Having recently returned from my first Chobe Safari of 2015, I was once again reminded what an incredible piece of the planet the Chobe River is for wildlife photography. The photography of the various species both bird and mammal, was diverse and we had some interesting action and interaction like the African Jacanas who are competing for the females and the African Fish Eagle who’s meal was forcibly taken from him by a Marabou Stork.
The weather at times was against us with some late afternoon thunderclouds on the horizons but this added to the mood. This sudden landscape photography opportunity of course led to a frantic change of lenses to capture the magic light under the clouds during the very short window of oportunity.
The water level of the Chobe River is still lower than in previous years at this time, but while we were there you could see the level rise daily. So when I arrive again on Friday I am looking forward to reaching new areas on the river.
There are large patches if Day- and Night Lilies which offsets the green color of the grasses beautifully with a swathe of yellow. We were fortunate to briefly spot and and photograph a Lesser Jacana before it flew off to an inaccessable patch of floating grass.
On two afternoons we sat and watched the antics of a troop of Chacma Baboons. They were hilarious as they jumped down a small cliff and rolled around in the white sand and interacted as only baboons can do. As always there is discipline to be metered out and the screaming of the offending baboon carries across the water and into the bush. The photography was tough as the sun had dipped behind a low cloud, but the 400 f/2.8 did the business to capture a few images.

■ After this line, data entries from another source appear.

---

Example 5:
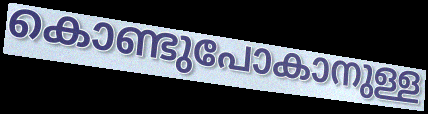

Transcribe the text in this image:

കൊണ്ടുപോകാനുള്ളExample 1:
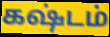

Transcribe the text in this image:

கஷ்டம்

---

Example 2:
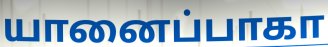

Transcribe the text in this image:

யானைப்பாகா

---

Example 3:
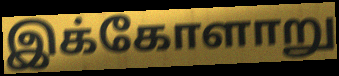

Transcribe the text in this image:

இக்கோளாறு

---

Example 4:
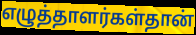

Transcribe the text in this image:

எழுத்தாளர்கள்தான்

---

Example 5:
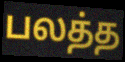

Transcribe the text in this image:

பலத்தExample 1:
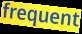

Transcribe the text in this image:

frequent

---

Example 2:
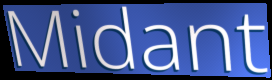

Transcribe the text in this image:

Midant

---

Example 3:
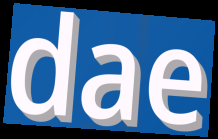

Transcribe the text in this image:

dae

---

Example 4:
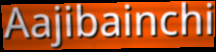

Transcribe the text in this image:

Aajibainchi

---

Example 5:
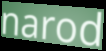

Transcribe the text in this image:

narod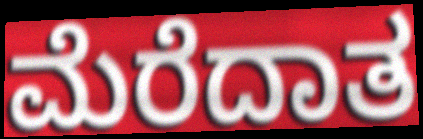
ಮೆರೆದಾತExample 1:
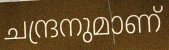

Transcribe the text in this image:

ചന്ദ്രനുമാണ്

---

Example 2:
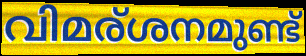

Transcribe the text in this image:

വിമര്ശനമുണ്ട്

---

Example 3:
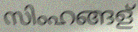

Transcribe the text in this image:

സിംഹങ്ങള്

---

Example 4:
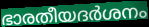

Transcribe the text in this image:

ഭാരതീയദർശനം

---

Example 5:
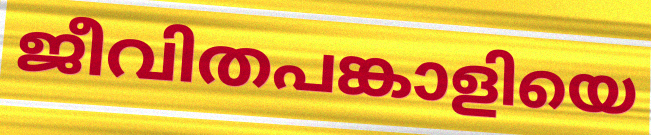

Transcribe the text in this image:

ജീവിതപങ്കാളിയെ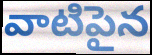
వాటిపైనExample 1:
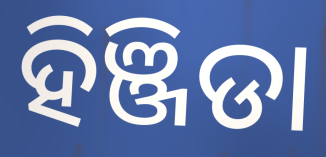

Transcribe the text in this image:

ହିଞ୍ଜିଡା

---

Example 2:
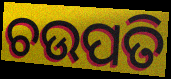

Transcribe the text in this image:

ଚଉପତି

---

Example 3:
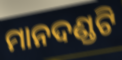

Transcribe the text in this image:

ମାନଦଣ୍ଡଟି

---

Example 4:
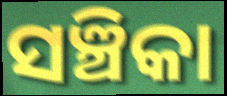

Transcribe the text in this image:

ସଞ୍ଚିକା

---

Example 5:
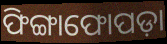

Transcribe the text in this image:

ଫିଙ୍ଗାଫୋପଡ଼ାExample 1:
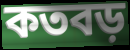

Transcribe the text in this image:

কতবড়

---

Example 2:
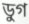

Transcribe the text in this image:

ডুগ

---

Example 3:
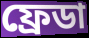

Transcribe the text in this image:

ফ্রেডা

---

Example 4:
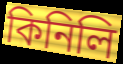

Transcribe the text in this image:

কিনিলি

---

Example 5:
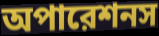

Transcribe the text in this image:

অপারেশনস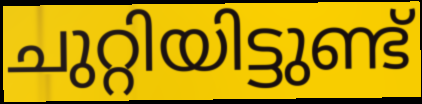
ചുറ്റിയിട്ടുണ്ട്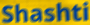
Shashti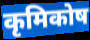
कृमिकोष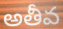
అతీవ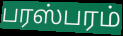
பரஸ்பரம்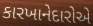
કારખાનેદારોએ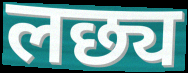
लछ्य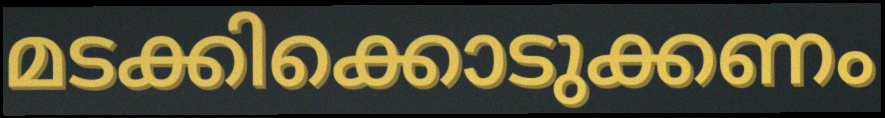
മടക്കിക്കൊടുക്കണംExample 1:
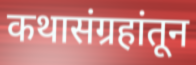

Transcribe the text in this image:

कथासंग्रहांतून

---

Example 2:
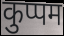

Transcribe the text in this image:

कुप्पम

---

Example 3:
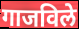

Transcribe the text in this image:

गाजविले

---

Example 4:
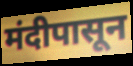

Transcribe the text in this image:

मंदीपासून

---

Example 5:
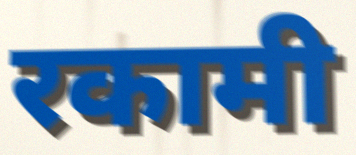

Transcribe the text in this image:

रकामीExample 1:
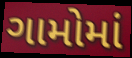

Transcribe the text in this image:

ગામોમાં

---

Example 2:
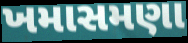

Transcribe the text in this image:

ખમાસમણા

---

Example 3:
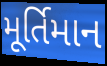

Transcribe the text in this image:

મૂર્તિમાન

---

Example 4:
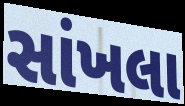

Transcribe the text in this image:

સાંખલા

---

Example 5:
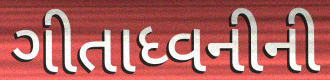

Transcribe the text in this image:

ગીતાધ્વનીની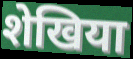
शेखियाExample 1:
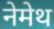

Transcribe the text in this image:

नेमेथ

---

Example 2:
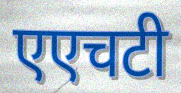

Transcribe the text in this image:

एएचटी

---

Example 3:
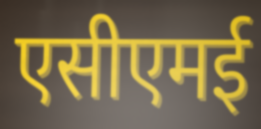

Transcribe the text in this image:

एसीएमई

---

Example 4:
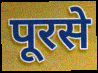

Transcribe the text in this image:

पूरसे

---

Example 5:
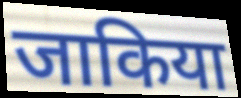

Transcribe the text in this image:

जाकिया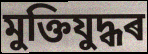
মুক্তিযুদ্ধৰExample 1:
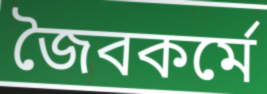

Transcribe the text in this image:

জৈবকর্মে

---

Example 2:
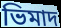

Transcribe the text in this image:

ভিমাদ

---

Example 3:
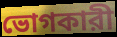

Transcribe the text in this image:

ভোগকারী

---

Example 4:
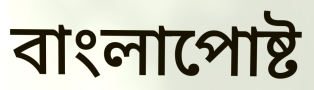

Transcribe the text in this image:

বাংলাপোষ্ট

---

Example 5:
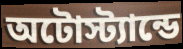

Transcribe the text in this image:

অটোস্ট্যান্ডেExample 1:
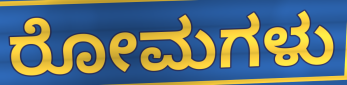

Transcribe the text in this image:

ರೋಮಗಳು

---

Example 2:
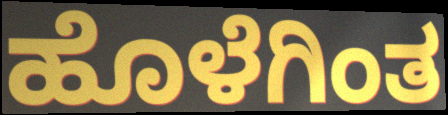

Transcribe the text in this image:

ಹೊಳೆಗಿಂತ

Of course the safari also delivered an number of great Kingfisher images with this Woodland Kingfisher being the star one afternoon.
We also came across a few juvenile Giant Kingfishers during the 7 days, one of which had caught a huge crab and proceeded to pulp it on the log it sat on. Then there were quite a few lone
bachelorCape Buffalo along the river, some of whom looked as if they had seen many a summer. A number of times we were able to photograph Cattle Egrets perching or hunting from the midge covered bodies of these bulls.